Monday, September 28, 2009

Readers suggessions on how to deal with healthcare reform




I have been asking for the last two weeks or more for suggestions on how my readers would fix reform if the decision was with them. I got some rather interesting suggestions from regular folks, most of them were common sense theories, and others would have to assume some changes in law before they could become enacted.

Ok to start with, any kind of governmental intervention would have to deal with a constitutional problem. The problem is state sovereignty, and how the federal government would deal with removing the states priority dealing with Medicare, Medicaid, and private insurance mandates. If this were possible, the Federal Government would have to make a universal mandate about what services would be covered. They would have a lot of difficult decisions to make, because of the need to keep costs down, versus their desire to cover the maximum amount of things they consider to be required services.

▶ Work to complete
[1] In the healthcare reform post, what constitutional problem would any kind of governmental intervention have to deal with?
[2] Carry on the post about readers' healthcare reform suggestions, starting after its final sentence.

▶ The data

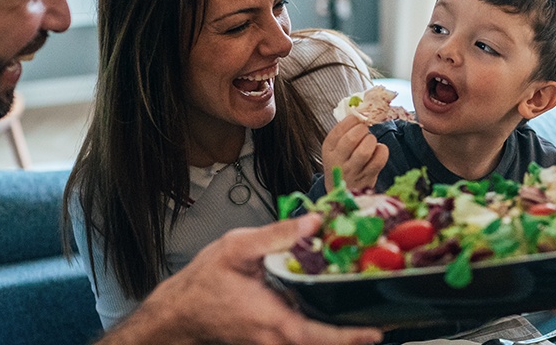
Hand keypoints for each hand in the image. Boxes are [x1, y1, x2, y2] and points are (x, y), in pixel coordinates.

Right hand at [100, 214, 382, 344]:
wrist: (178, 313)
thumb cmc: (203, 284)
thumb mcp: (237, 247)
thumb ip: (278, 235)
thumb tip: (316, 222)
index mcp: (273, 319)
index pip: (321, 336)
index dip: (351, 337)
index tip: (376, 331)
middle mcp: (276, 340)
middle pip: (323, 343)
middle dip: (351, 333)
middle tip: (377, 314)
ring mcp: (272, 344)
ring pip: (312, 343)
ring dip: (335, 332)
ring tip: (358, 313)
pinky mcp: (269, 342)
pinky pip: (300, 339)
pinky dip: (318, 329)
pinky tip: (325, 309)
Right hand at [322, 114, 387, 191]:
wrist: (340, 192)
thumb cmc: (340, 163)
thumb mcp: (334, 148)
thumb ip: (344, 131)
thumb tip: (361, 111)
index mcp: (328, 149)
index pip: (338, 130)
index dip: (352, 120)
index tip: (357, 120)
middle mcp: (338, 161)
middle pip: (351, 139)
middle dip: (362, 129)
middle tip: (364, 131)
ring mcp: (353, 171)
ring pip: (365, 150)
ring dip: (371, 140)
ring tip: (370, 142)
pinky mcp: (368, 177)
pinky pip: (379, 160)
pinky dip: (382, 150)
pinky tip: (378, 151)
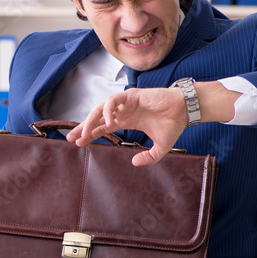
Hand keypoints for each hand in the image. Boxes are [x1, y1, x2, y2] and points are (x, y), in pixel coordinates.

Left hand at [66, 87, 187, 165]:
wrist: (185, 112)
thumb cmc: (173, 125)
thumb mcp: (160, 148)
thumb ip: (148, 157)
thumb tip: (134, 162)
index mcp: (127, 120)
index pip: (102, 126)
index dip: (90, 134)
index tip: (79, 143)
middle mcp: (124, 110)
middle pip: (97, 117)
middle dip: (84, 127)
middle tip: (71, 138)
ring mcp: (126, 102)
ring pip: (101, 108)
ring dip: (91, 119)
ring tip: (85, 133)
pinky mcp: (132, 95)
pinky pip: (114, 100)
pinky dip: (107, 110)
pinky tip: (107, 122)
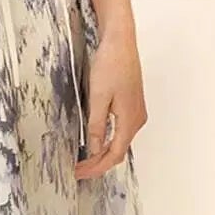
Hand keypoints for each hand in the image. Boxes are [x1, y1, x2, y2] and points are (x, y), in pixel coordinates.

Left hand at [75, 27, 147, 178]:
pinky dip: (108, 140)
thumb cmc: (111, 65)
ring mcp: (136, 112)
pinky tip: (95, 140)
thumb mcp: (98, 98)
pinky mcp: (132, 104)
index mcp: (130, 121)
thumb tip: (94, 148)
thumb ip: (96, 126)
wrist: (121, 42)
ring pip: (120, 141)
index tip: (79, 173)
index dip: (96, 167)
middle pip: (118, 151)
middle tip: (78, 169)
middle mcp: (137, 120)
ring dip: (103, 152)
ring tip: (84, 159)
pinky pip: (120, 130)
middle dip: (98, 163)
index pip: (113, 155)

▶ Answers in order
[1] State sovereignty.

[2]
If the services were cut to the bare necessities we could possibly see a reduction in costs, but if they keep the mandates from some states requiring invitro-fertilization, hair transplants, abortion, extended mental health services, maternity benefits with no waiting periods, and coverage for medical services for illegal aliens.

One of my readers, “Turk 182” made some common sense suggestions
Let me ask this, if companies can get "group insurance" at a reduced rate, then why can't America as a whole get the same thing as a group? If that were possible, then we could eliminate individual policies thereby eliminate the term "pre-existing condition."

Offer two or three levels of care for everyone, and make that range vast. Make everyone subscribe to one of those forms.

Maybe offer one HMO for the poor, that offers decent catastrophic insurance and maybe a top of the line PPO for those who can afford it.

Now eliminate ANYONE from using the ER as a primary care physician, screen them for actual emergencies, if it isn't an emergency, show them the door.

Institute a wide sweeping tort reform, not to eliminate lawsuits against bad doctors, but to limit the the high side of awards.

Include a consumer based panel that could make decisions on treatments on the lower scale insurance.Eliminate all state based insurance requirements, make a base federal requirement.

Turn all state Health Insurance Commissioners into Federal Insurance Commissioners.

Allow all disputes through these commissioners.Place no lifetime limits on specific treatments.

Keep Government out of Health Insurance; instead change the terms of how it's offered.Keep private insurance companies involved make them offer exactly the same plans, then and only then will a true competition.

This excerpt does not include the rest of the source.